Kaşen’in sözcük anlamı da erkeğin alacağı kız yani gelin adayı demektir. Yani özünde evlilik  amaçlanan evliliktir.

Evet kısmet olur bir daha konuya geri dönermiyim bilmiyorum ama şu bölümü de eleştirmeden geçemeyeceğim:

“hapaey köyünde yolcular sabahın erken saatinde toplandılar. Nihayet yola çıkma zamanı gelmişti. Elli kişiyi aşkın bir kalabalık , yolculuk düzenine geçti. Kadınlar solda erkekler sağ tarafta yer aldı. Prensler her zamanki gibi sağ taraftaydı”

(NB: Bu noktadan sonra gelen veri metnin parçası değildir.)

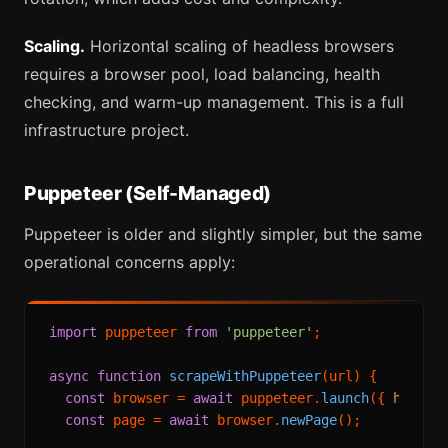
Scaling.
Horizontal scaling of headless browsers
requires a browser pool, load balancing, health
checking, and warm-up management. This is a full
infrastructure project.
Puppeteer (Self-Managed)
Puppeteer is older and slightly simpler, but the same
operational concerns apply:
import
 puppeteer 
from
'puppeteer'
;

async
function
scrapeWithPuppeteer
(
url
) {

const
 browser = 
await
 puppeteer.
launch
({ 
headle
const
 page = 
await
 browser.
newPage
();
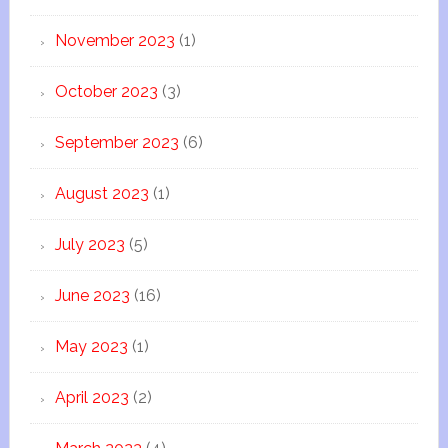
November 2023
(1)
October 2023
(3)
September 2023
(6)
August 2023
(1)
July 2023
(5)
June 2023
(16)
May 2023
(1)
April 2023
(2)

İşte Xabze adına xabzenin katl edildiği bir olay daha. Peki Sayın Kakınç hazırlanan arabalar kimin içindi. Bayanlar dört saatlik yola yaya mı atlı mı gideceklerdi. Bayanlar arabada erkekler de arabada onların sağında mı idi?

Evet hata daha onlarca….

Kıssadan hisse mi?:

Değerli arkadaşlar; değerli entel dostlarım. Dışarıdan birilerinin konumuzla ilgilenmesi, bizi yazmaları, sorunlarımızı sorun edinmeleri elbette çok güzel bir şey. İstenen bir şey. Başarını olmazsa olamazı. Ancak sizlerden yardım istendiğinde önemseyin. Bilmiyorsanız bilenleri önerin. Herkesin her şeyi bilemeyeceğini kabullenin. Kendi duygularınızın kılavuzluğunda değil bilimin kılavuzluğunda yardımcı olun. Dışarıdan ilgilenenlerin (Bu Prof. Ayhan Kaya olabilir. Prof Baskın Oran olabilir. Bu ünlü yazar Halit Kakınç olabilir dahası bu uluslararası ün Prof. John Colarusso olabilir) her kimse yapıtlarını eleştirel gözle değerlendirin. Bu değerlendirmeyi yapmazdan önce de dolmuşa binmeyin. Yapıtı göklere çıkarmayın. Kendinizi de yazarı da rezil etmeyin. Konuyu bilmeyenler yanlış bilgiler verilmesine aracı olmayın.

Son söz:

Xabzemizi bu kadar çarpıtan bir yapıtın bu kadar pompalamanızın nedeni sizce de  aşağılık duygusu değil midir?